L’essentiel en bref :

En Suisse, les médecins sont tenus de respecter le principe d’économicité des prestations. Les honoraires d’un médecin peuvent être contrôlés par l’assurance maladie au moment où celle-ci reçoit une facture ou a posteriori en comparant les coûts moyens du praticien concerné avec ceux d’un groupe de médecins travaillant dans des conditions semblables (spécialité, zone géographique, type de clientèle). Cette méthode de contrôle est dite «méthode statistique» ou de «screening» des médecins. Lorsque des différences de coûts importantes apparaissent et que le médecin ne parvient pas à les justifier, celui-ci peut se voir refuser la rémunération de prestations effectuées voire, dans certains cas, être contraint de restituer aux assureurs les sommes encaissées à tort.

Le contrôle du respect du principe d’économicité par un médecin intervient essentiellement de deux façons: soit en amont, par le contrôle exercé par l’assureur au moment où il reçoit une facture; soit a posteriori, par l’utilisation d’une méthode consistant à comparer les coûts moyens causés par la pratique du médecin concerné avec les coûts causés par la pratique d’un groupe de comparaison composé d’autres médecins travaillant dans des conditions semblables. Cette seconde méthode vise à détecter les cas de polypragmasie, c’est-à-dire, selon la définition que donnent les tribunaux de ce terme, les cas dans lesquels un médecin remet à une caisse maladie un nombre considérable de notes d’honoraires qui sont en moyenne sensiblement plus élevées que celles d’autres médecins pratiquant dans une région et avec une clientèle semblables, alors qu’aucune circonstance particulière ne justifie la différence de coût. Si un cas de polypragmasie est identifié au moyen de cette méthode de contrôle (dite «méthode statistique» ou de «screening» des médecins), l’occasion est en principe donnée au médecin de justifier sa pratique plus coûteuse que celle de ses confrères. S’ils ne sont pas convaincus par les explications du médecin, les assureurs qui ont remboursé des prestations peuvent lui réclamer la restitution des sommes encaissées à tort, soit – pour dire les choses simplement – la différence entre le montant total des sommes encaissées et la moyenne des sommes encaissées par les médecins du groupe de comparaison.

Une jurisprudence qui évolue

Les tribunaux suisses admettent depuis longtemps le recours à la méthode statistique comme moyen de preuve permettant d'établir le caractère économique ou non des traitements prodigués par un médecin donné. Le Tribunal fédéral des assurances (qui a été intégré au Tribunal fédéral en 2007) avait, en 1969 déjà, admis la valeur probante des statistiques comparatives en tant que preuve d’une situation de polypragmasie. Cette jurisprudence a été confirmée au fil des années dans de nombreuses décisions, et continue d’être appliquée aujourd’hui.

Ces dix dernières années, certaines évolutions de la jurisprudence ont toutefois permis de renforcer les droits des médecins visés par ce type de procédures et de corriger des pratiques qui n’étaient pas justifiables. En particulier, la jurisprudence admet aujourd’hui que le médecin visé par une demande en restitution a le droit d’obtenir des assureurs la liste nominative des médecins qui constituent son groupe de comparaison ainsi que leurs statistiques anonymisées, de façon à lui permettre de déterminer si les praticiens avec qui ses coûts sont comparés ont, précisément, une pratique comparable à la sienne. Bien que cela paraisse un droit élémentaire, ce n’est qu’en 2010 que le Tribunal fédéral l’a entériné.

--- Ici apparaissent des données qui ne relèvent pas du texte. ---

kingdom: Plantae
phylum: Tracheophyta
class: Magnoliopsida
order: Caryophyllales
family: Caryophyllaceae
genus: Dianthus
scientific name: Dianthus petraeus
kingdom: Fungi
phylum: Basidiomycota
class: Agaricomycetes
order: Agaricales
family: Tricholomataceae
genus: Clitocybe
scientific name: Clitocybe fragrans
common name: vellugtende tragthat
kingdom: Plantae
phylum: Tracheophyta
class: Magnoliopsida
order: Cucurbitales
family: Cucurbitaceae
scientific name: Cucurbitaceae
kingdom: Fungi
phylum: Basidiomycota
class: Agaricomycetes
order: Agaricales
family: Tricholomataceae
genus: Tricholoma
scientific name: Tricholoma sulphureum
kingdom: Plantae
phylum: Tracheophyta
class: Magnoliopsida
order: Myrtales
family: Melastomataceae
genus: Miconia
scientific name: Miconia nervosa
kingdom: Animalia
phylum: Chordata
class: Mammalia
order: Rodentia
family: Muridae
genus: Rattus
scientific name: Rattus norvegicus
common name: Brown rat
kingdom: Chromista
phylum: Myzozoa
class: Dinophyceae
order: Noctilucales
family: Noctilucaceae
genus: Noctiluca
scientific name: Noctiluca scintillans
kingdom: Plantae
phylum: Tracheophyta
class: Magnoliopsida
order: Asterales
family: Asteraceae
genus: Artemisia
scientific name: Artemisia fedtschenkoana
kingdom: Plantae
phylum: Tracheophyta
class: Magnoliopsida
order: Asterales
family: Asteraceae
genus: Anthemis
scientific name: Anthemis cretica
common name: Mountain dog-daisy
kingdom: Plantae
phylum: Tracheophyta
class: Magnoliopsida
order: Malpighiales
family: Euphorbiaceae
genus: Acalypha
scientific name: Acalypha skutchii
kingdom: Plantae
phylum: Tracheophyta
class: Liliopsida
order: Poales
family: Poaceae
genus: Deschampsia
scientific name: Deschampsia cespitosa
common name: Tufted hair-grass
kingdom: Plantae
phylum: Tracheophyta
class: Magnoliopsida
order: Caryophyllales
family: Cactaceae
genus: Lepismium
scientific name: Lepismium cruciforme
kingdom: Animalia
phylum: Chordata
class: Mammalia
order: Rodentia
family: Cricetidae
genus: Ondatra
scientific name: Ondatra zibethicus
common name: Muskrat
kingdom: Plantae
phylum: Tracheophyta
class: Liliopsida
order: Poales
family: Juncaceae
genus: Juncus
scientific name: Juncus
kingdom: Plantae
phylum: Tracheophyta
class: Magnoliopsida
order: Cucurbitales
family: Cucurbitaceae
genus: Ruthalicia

De même, il aura fallu attendre 2011 pour que le Tribunal fédéral corrige une jurisprudence antérieure pour le moins critiquable, et confirme que l’obligation de restitution ne peut englober que les coûts directement liés à la pratique du médecin (à l’exclusion des coûts dits «indirects»).

Sur le principe cependant, le Tribunal fédéral a réaffirmé encore récemment que le recours à la méthode statistique pour prouver le bien-fondé d’une demande de restitution demeure admissible, malgré les critiques fréquentes et virulentes contre le schématisme inhérent à l’usage de cette méthode. Face à des chiffres «hors normes» avancés par les assureurs, le médecin visé est réduit à devoir justifier l’écart de coûts par rapport à ses confrères en se prévalant des spécificités de sa pratique, ce qui peut parfois s’avérer difficile. S’il échoue à apporter cette preuve, il risque de voir la demande en restitution des assureurs admise.

Ainsi, chaque année, un nombre non négligeable de médecins sont condamnés par les tribunaux à restituer aux assureurs maladie des montants parfois considérables sur la (seule) base des statistiques utilisées par santésuisse.